I Could Barely Breathe
by Lynn Matluck Brooks
We live in a world submerged in catastrophe, and in news of catastrophe. How to respond to—make sense, acknowledge, move past—this deluge? In capsized, Jungwoong Kim takes us down one possible road. Grappling, somehow, with “the tragic loss of nearly 300 young people in the South Korean ferry disaster” in April of 2014, Kim—with dancer Marion Ramirez, composer-musician Bhob Rainey, and videographer Fred Hatt—draws the viewer into a breathless time warp of struggle, surrender and sorrow.
Upstairs at the Asian Arts Initiative, spectators gather at the end of a narrow, debris-strewn hallway, framed at its opposite end by a large window. Ramirez roils on the floor, floating an arm, a leg, her hair in the slow turbulence of imagined seas. Rainey’s saxophone wails and ripples with her. When Kim lurches on board, he crashes down the hallway toward the gathered viewers, banging on walls and pipes as unseen but much-felt forces toss him. When Ramirez tumbles over him, he clutches her leg, she clutches a spectator’s bag, but the pull of their turbulent world washes them both from us.
Curving, ebbing, flowing, their viscous movement is in and of ocean. When she is swept out of view, he lies alone and chants, howls, cries from the depths. Ramirez steps into the light, framed by the far window, and enunciates a list—names of those lost? Kim rises and joins her, facing the frame of light, and they stagger against one another, stuttering.
We are invited to move down that dark hallway to an area where Kim faces a wall and we see, projected on the surface of his broad back, images of himself dancing—wildly, dangerously—in what appears to be a gritty construction site. When Kim-in-the-flesh rises, his filmic image reflects fully against the wall. Now, the shadows he casts dance a sorrowful duet with his projected self. He walks slowly across the wall in profile to us, the images painting his face and then ceasing entirely. We see that the wall is, in fact, a white barn door, its lock barring Kim from exit, despite his frantic, clanking struggle with it. My heart races, sinks, with his panic. When he finally yanks the door open it reveals an elevator chasm, empty. Ramirez has entered to his left, cuddling a bag that, when opened, floods the stage noisily with metal nails.
Kim sings softly, his trembling breath a ghostlike wailing. The elevator passes down the shaft, its counterweights rising out of view. It is over.

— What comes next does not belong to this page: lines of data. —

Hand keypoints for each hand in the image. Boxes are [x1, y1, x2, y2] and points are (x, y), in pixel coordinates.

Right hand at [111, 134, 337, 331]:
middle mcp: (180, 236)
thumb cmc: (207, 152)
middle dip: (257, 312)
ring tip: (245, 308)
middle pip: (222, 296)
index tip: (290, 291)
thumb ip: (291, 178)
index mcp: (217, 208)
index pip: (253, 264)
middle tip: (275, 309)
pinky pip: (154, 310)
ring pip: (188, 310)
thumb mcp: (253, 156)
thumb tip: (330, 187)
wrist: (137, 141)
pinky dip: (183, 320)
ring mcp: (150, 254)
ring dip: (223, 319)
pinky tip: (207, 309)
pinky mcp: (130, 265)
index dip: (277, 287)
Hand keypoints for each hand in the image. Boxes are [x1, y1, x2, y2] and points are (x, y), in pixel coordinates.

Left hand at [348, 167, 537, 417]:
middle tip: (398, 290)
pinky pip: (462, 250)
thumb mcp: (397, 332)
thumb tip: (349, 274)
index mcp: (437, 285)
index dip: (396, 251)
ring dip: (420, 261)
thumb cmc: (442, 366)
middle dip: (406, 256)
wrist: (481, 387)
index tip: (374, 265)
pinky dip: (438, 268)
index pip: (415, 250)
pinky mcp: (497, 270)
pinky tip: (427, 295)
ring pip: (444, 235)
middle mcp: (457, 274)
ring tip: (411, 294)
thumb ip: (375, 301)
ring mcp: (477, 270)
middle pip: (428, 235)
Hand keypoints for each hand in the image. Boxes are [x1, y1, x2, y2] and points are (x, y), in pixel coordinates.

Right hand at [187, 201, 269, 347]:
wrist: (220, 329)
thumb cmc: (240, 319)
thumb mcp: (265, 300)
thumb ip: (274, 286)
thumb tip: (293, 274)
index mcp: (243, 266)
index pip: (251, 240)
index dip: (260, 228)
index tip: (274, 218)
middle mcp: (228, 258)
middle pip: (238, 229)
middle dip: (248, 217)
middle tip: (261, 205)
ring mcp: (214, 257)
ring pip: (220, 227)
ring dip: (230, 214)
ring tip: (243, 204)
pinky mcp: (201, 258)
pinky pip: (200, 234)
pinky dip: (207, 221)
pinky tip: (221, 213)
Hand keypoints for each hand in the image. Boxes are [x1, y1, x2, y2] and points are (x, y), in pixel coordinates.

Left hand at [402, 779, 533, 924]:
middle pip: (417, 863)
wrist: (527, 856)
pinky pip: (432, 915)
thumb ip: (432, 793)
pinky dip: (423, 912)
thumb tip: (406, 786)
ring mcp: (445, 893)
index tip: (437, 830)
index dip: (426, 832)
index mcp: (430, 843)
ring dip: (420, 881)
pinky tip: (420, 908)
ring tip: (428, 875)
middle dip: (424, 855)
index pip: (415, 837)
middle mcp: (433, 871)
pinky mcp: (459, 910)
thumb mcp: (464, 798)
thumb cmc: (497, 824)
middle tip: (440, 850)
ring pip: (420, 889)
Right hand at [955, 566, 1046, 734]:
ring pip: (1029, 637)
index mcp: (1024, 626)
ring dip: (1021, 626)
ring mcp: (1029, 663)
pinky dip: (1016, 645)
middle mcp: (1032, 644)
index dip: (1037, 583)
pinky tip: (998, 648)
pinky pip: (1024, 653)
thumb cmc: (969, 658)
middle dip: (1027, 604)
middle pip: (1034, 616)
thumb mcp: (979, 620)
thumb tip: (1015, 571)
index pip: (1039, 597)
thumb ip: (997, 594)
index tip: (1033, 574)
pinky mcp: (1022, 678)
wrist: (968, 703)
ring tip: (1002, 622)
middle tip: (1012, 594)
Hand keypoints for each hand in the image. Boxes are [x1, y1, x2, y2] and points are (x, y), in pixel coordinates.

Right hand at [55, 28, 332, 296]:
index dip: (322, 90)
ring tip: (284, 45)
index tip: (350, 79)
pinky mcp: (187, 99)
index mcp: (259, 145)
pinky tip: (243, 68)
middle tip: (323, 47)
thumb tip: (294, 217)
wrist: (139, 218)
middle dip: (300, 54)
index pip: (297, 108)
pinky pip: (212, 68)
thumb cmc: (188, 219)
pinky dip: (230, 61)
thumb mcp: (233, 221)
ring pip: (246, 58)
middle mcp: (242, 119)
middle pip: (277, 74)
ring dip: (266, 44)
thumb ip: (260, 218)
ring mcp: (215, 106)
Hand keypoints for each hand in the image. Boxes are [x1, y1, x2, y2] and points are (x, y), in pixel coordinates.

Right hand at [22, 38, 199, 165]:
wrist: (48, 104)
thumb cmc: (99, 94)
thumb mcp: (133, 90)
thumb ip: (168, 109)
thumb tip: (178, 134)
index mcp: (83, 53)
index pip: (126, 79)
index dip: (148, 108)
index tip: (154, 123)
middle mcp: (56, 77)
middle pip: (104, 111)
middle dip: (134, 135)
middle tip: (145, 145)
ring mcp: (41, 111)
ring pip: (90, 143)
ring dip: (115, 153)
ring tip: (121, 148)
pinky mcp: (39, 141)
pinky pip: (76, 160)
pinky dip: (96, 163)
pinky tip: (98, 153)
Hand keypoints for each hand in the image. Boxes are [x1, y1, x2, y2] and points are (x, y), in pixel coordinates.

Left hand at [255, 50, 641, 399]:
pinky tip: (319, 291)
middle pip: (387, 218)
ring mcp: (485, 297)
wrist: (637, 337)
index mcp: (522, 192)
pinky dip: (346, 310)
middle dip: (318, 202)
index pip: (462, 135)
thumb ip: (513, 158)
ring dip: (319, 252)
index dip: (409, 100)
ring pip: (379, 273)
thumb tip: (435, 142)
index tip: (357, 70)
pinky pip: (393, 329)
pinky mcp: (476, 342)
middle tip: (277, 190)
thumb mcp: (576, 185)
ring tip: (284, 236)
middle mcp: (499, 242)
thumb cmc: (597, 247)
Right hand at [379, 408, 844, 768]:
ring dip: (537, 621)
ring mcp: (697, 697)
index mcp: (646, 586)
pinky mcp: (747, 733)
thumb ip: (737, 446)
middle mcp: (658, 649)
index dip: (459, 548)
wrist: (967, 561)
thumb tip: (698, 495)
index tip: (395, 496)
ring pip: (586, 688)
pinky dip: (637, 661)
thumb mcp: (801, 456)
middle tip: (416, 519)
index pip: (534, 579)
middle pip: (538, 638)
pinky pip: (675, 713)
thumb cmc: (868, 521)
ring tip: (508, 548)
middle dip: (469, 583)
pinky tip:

I have never seen a site-specific work use a chosen space to better impact, or performers more committed to the world they create therein. The performances are both beautiful and heartwrenching. Although the work is brief—twenty minutes or so—I have dived in deeply, gasped, and barely emerged from this world of anguish, sorrow and memory.
capsized, Jungwoong Kim, Asian Arts Initiative, October 10 and 11.